En 1842, il a semé sur la neige, sans aucune préparation de terrain, savoir au quartier de Gandissart appartenant à la commune de Barcelonnette, sur une étendue de 150 hectares, des graines de pin et de mélèze, dont les jeunes plants ont aujourd'hui de 10 à 30 centimètres de hauteur ; au canton de Pisse-Vin, de 40 hectares, des graines de pin dont les plants sont dans un état moins serré qu'à Gaudissart, mais d'égale hauteur; sur une contenance de 250 hectares, dépendant de la forêt d'Abriès, des graines de pin qui ont également réussi; sur une mème contenance de 250 hectares, au quartier du Mélézin, des graines de méleze, dont les plants, dans un état très-serré, ont déjà acquis de 15 à 35 centimètres de hauteur. Cet agent avait en outre exécuté un semis par bandes alternées, sur une étendue de 30 hectares dépendants de la forêt de Maurin, qui avait donné le même résultat que les semis opérés sans préparation du terrain; mais cette partie n'étant pas soumise alors au ré– gime forestier, ce semis a été dévoré par les bestiaux de la commune de Saint-Paul, ainsi qu'un autre de 180 hectares au canton de Soleil-Bœuf, commune de Saint-Pons.

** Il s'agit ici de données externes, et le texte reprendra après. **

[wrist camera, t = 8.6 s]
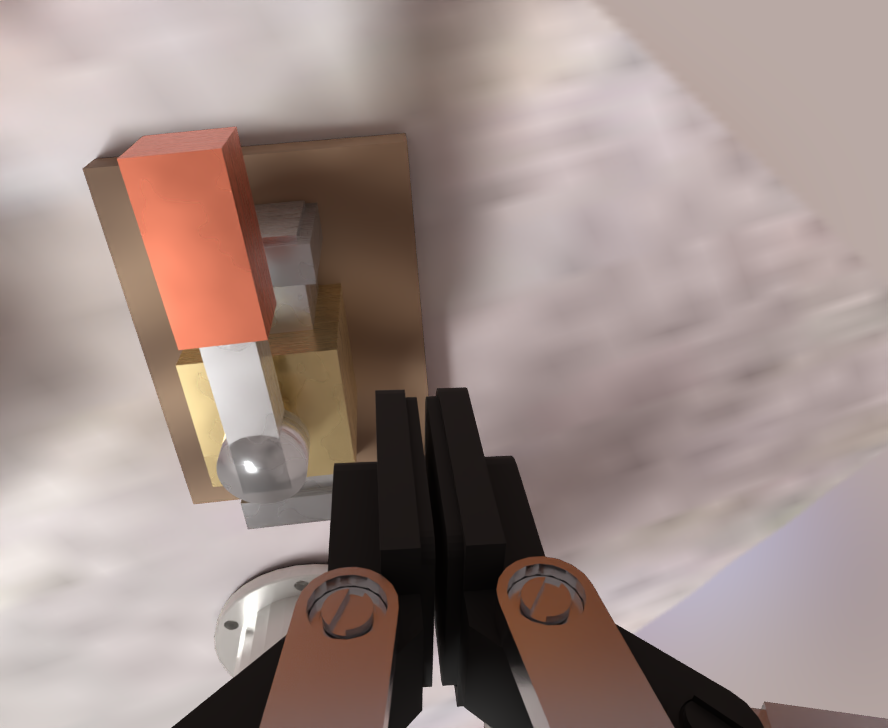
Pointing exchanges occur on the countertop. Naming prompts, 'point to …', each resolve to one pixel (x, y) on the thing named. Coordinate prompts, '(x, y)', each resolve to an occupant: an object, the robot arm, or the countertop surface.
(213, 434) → the ball valve
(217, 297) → the lever
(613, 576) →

Ces magnifiques résultats, si peu coûteux et qui font le plus grand honneur à M. Billoux, ont engagé la société centrale d'agriculture des Basses-Alpes à mettre à la disposition de M. de Pillot, garde-général du cantonnement de Digne, une somme de 800 fr. pour être employée au reboisement d'une étendue de 950 hectares de terrain, appartenant à la commune de Seyne, dépendant de son cantonnement, et récemment soumis au régime forestier. M. de Pillot, ayant été élevé au grade de sousinspecteur et appelé à une autre résidence, délégua, pour remplir à sa place les intentions de la société centrale d'agriculture, M. Clément, arpenteur forestier, qui acheta avec ces fonds, 250 kilogrammes de graine de sapins et de pins, qu'il mélangea avec de la spergule géante, de l'ajonc marin et du madia satira.

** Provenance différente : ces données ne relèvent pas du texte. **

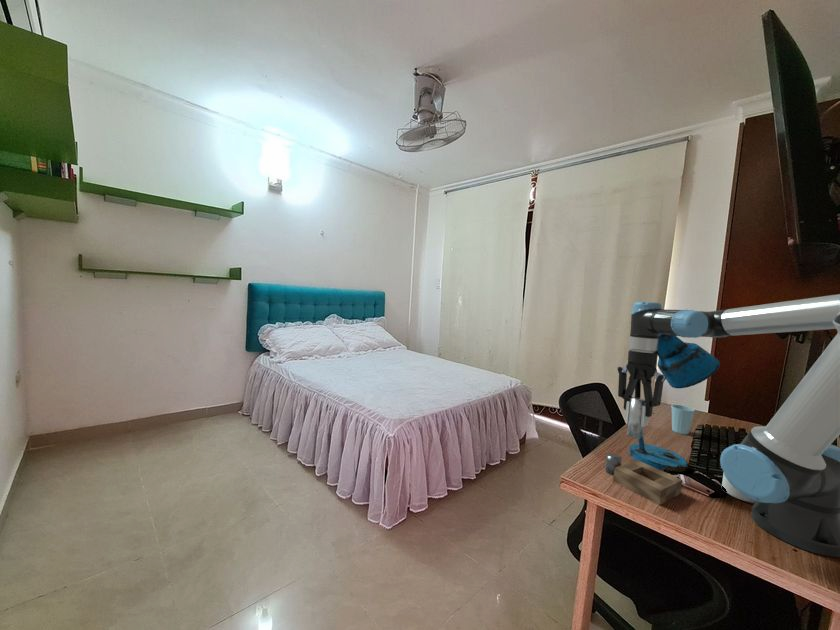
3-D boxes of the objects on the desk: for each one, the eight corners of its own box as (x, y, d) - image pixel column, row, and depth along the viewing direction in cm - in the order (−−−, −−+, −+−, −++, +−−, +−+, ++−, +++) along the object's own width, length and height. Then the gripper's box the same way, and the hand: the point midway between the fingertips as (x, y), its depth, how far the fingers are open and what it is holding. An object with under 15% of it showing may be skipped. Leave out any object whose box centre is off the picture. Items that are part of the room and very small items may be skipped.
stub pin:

Pour faire une nouvelle expérience sur les résultats des semis faits sur la neige sans préparation de terrain, ou sur la terre découverte et préparée, M. Clément a semé 550 hectares d'après le premier procédé, 25 sur la terre découverte préparée par bandes alternées, et 25 sur la terre préparée par damiers de carrés de 4 mètres; nous verrons incessamment les résultats de ces semis.

M. Wurstin, garde général, au cantonnement de Sisteron, a reboisé complètement, mais au moyen de plantation de jeunes plants pris dans la forêt de la commune, et avec le concours des gardes, la montagne du Molard qui domine la ville de Sisteron et renferme les sources qui l'alimentent; sur une contenance de 20 hectares. M. Wurstin a placé sur la partie élevée 19,300 pins sylvestres, 400 mélèzes et 300

pins argentés, et sur les parties les plus basses, 5,000 chênes, frênes ormes, etc.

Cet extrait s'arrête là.